If successful, Xinghuo would be the world’s first fusion-fission hybrid plant designed to supply power, not just conduct scientific experiments. While fusion-fission hybrids have long been discussed theoretically — including earlier interest from Russia and the US — no country has ever deployed one at grid scale.


This project also signals the speed and scale of China’s ambition in nuclear innovation, especially compared to other national fusion programs still focused on scientific break-even or demonstration systems.



Why is it important? – A new route to fusion-relevant capabilities


The Xinghuo project is important for several reasons — and it raises thought-provoking questions for the global fusion ecosystem.


1. An intermediate step to fusion energy?

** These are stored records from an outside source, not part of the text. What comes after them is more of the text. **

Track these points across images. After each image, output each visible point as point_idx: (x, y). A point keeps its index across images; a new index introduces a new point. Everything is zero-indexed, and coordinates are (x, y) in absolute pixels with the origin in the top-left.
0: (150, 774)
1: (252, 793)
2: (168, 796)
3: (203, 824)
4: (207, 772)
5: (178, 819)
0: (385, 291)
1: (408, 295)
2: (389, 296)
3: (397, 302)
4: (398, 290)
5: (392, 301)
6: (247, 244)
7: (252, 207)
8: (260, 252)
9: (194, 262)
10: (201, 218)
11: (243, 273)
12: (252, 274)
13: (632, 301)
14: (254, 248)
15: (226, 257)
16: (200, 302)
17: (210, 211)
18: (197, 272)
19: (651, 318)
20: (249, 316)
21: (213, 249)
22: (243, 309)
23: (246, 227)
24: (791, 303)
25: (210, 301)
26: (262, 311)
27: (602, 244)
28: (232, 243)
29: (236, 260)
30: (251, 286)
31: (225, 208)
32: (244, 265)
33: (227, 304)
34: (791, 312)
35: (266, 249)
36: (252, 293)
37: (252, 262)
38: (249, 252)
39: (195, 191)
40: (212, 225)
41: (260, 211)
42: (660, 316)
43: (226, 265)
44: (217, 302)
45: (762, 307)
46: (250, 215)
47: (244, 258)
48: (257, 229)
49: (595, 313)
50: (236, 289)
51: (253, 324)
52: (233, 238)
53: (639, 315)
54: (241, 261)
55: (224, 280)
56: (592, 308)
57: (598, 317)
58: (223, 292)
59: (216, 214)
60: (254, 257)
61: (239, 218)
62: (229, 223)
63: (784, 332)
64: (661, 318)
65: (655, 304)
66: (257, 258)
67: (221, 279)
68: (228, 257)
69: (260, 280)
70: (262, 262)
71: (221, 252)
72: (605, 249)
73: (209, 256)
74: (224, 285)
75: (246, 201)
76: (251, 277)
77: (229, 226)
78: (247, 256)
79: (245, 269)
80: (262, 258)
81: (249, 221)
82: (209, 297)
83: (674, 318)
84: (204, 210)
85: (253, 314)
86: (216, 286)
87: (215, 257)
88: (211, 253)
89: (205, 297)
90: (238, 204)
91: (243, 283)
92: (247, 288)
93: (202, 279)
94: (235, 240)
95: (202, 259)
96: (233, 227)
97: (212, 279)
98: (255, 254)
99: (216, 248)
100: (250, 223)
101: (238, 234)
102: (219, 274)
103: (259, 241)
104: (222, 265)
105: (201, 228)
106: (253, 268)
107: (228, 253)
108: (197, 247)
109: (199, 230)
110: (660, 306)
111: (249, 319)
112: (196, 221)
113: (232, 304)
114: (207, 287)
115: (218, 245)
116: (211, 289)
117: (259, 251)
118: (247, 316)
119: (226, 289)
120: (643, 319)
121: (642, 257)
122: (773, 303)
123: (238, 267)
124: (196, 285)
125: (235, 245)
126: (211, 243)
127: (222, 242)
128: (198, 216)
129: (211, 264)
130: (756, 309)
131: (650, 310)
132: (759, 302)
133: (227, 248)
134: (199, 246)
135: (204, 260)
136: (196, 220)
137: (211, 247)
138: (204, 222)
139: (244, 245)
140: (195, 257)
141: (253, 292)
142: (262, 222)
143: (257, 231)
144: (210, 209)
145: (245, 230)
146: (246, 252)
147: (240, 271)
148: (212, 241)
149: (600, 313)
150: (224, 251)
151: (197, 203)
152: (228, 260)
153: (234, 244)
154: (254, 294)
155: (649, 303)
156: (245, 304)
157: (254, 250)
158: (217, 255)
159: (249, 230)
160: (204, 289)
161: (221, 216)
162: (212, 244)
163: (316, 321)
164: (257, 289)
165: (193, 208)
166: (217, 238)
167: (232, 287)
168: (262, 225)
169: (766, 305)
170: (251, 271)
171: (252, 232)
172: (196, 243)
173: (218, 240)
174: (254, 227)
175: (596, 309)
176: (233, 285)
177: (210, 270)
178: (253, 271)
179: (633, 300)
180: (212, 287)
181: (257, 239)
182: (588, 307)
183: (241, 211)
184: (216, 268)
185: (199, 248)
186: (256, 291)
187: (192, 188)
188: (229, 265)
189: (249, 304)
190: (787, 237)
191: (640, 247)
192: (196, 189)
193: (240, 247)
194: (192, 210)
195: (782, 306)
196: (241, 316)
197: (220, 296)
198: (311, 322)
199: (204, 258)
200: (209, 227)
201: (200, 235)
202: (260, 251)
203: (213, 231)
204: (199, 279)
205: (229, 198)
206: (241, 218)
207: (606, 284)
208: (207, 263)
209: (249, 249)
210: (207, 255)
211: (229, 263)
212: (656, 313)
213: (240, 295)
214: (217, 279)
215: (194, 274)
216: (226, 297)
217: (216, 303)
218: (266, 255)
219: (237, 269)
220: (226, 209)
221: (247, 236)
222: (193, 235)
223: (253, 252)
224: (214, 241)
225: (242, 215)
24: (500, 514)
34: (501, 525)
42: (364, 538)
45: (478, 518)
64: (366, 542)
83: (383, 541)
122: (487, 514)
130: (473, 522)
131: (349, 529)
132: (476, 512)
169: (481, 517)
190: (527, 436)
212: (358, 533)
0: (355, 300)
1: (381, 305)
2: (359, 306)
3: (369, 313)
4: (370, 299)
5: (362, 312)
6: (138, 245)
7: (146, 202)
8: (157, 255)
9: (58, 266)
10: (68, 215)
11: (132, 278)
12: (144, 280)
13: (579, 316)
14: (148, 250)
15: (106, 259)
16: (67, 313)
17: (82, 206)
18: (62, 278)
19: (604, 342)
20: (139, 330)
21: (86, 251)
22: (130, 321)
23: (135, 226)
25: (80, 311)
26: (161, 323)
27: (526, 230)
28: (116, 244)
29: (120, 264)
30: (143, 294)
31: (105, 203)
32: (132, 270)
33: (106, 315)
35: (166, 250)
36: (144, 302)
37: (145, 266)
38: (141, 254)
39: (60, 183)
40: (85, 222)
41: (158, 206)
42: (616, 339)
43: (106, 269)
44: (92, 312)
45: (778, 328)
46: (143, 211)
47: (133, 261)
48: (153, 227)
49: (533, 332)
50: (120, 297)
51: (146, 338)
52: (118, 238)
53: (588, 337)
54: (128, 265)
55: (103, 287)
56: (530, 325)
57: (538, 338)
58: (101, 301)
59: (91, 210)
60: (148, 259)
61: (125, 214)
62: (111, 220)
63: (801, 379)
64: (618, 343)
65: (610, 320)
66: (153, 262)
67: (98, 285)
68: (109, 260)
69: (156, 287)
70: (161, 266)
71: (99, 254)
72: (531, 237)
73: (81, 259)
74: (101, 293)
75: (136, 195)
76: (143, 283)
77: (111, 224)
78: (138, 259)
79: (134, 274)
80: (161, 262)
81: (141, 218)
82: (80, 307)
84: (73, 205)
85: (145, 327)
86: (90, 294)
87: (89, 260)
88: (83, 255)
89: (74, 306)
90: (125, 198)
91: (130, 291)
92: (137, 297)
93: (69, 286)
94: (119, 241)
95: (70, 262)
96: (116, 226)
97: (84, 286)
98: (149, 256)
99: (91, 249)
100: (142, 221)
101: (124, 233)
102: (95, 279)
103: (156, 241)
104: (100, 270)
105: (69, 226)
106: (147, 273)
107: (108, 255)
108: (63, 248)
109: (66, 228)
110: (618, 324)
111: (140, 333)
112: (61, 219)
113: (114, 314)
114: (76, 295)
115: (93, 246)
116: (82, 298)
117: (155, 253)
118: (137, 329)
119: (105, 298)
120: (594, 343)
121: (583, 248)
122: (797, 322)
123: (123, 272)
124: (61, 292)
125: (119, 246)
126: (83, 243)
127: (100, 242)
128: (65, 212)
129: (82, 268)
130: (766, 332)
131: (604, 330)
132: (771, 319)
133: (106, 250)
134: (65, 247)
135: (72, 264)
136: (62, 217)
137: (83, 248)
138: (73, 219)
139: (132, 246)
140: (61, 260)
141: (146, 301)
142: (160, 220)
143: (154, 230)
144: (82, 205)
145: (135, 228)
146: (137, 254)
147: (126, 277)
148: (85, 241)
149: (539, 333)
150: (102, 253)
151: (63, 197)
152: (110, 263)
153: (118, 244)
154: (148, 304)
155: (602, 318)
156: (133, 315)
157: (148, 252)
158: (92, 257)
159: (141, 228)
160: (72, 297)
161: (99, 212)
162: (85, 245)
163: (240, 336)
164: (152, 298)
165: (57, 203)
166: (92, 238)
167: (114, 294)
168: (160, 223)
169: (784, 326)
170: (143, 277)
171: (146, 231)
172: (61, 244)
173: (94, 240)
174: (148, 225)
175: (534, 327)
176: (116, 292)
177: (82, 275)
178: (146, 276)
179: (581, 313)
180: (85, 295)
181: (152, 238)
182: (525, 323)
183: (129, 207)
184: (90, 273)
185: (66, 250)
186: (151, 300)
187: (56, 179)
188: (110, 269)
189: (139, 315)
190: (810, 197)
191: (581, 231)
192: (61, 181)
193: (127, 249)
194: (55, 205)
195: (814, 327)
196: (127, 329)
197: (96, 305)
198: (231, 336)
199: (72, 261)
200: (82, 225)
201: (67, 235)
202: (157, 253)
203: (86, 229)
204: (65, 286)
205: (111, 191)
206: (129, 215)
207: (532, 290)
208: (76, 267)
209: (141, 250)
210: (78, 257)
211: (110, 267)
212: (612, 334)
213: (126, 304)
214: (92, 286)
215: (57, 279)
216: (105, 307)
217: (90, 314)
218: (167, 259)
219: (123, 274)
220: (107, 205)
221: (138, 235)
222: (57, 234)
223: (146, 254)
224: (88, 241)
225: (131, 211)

Fusion-fission hybrids could help bridge the gap between today’s experimental machines and tomorrow’s commercial fusion plants. By using fusion-produced neutrons to trigger fission, these systems can demonstrate key capabilities:


  • Continuous operation and heat extraction


  • Neutron economy and blanket performance


  • Fuel breeding and waste transmutation


  • Power plant integration at industrial scale


This hybrid could test aspects of a future fusion plant—especially tritium breeding and blanket engineering—at power-relevant scale and timescales.


2. A pivot to fission in disguise?

Some experts argue this hybrid approach is more about enabling advanced fission than progressing toward pure fusion. In that sense, it may represent a tactical move by China to expand nuclear capacity and breed fissile fuels, while also maintaining a leadership position in fusion research.

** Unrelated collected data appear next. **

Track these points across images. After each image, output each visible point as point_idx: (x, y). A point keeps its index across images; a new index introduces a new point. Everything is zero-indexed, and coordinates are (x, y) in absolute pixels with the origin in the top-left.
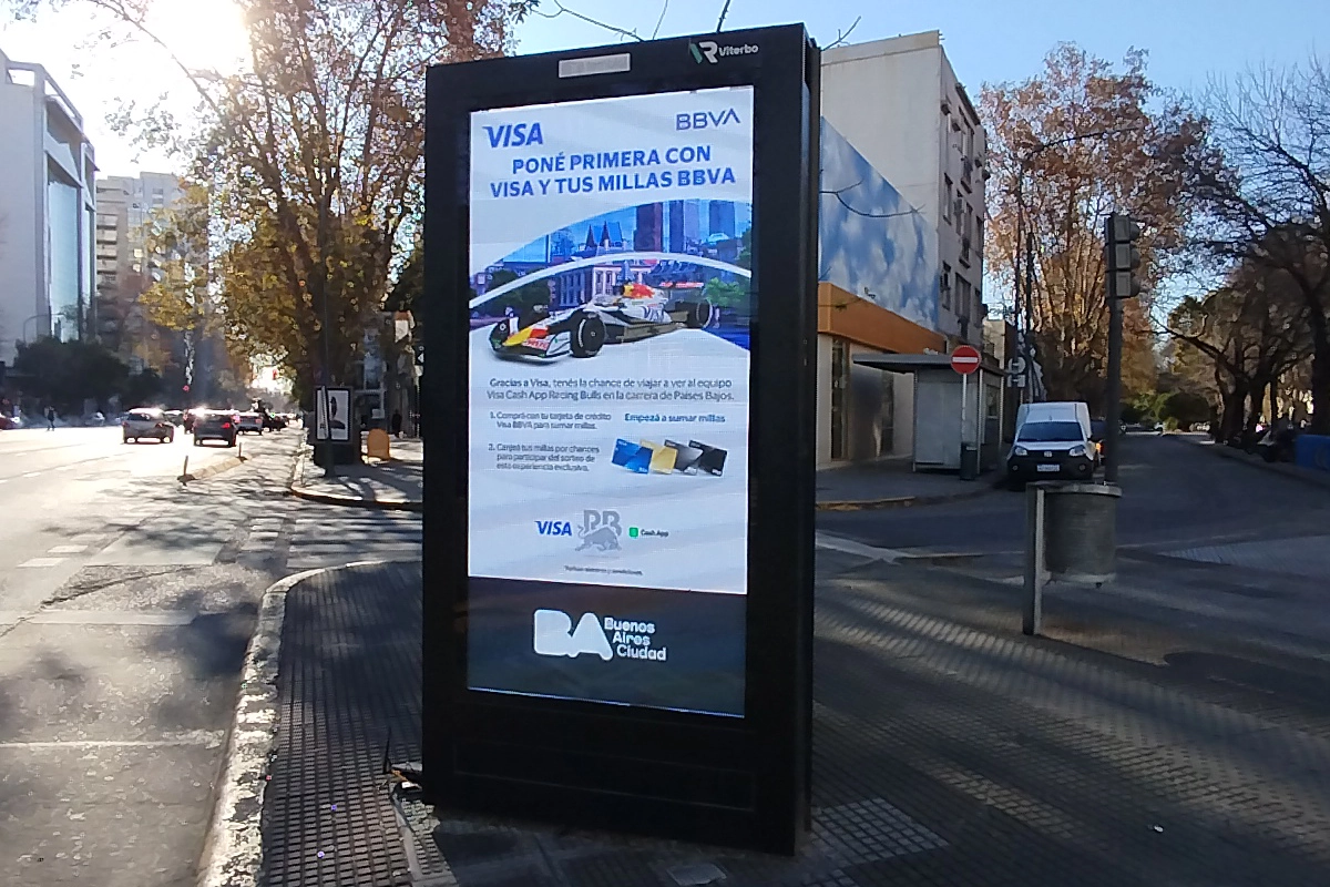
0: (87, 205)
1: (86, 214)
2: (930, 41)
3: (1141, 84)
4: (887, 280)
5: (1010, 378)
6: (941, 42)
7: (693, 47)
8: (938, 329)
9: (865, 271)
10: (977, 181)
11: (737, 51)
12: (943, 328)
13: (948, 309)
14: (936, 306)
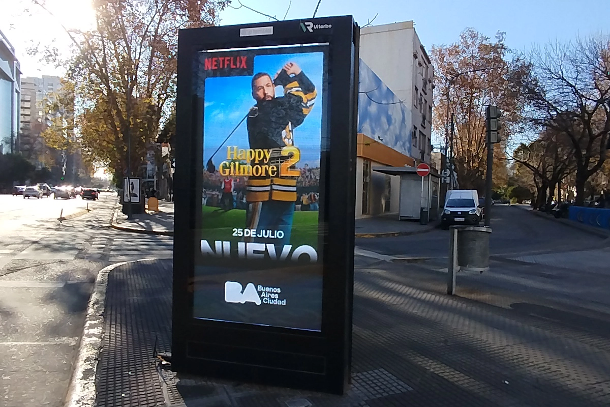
0: (16, 90)
1: (16, 94)
2: (409, 25)
3: (502, 47)
4: (388, 133)
5: (443, 178)
6: (414, 26)
7: (302, 24)
8: (410, 155)
9: (378, 129)
10: (429, 89)
11: (322, 27)
12: (413, 155)
13: (416, 147)
14: (410, 146)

3. How does this compare to Russia’s approach?

Russia’s DEMO-FNS project is another notable hybrid initiative, aiming to use fusion neutrons to transmute waste and breed fuel. But it remains in a planning stage. China’s Xinghuo appears significantly more ambitious and closer to deployment.


4. What does this mean for commercial fusion?

For private fusion companies — especially those pursuing inertial and magnetic confinement — China’s move highlights a very different strategy. Rather than leaping to pure fusion, it introduces an intermediate model that may provide early returns.
That said, hybrids also face tough engineering challenges: they require a reliable, high-repetition neutron source, sophisticated materials and a clear regulatory path that blends fusion and fission oversight.


It’s unclear whether this will ultimately accelerate or distract from pure fusion efforts. But it does broaden the spectrum of what “commercial fusion” might look like — especially in a country like China with centralised control over energy strategy.


But—and it’s a big but—with a fission-fusion hybrid the issue of proliferation still looms. Some would say it’s better to keep fusion “cleaner/safer” and out of the realm of nuclear proliferation entirely.


What’s next? – Engineering, construction and a global response


If China can construct and operate Xinghuo as planned, it will become a powerful proof of concept — one that could influence fusion policy in other countries, especially those with nuclear experience.
However, much remains uncertain:


  • Can China’s fusion systems achieve the repetition rate and reliability needed?


  • Will the regulatory system treat this as a fission plant, a fusion plant, or both?


  • Will this hybrid design gain traction globally — or remain a one-off?


Fusion Energy Insights will continue to follow the development of Xinghuo and what it means for the broader race to fusion energy.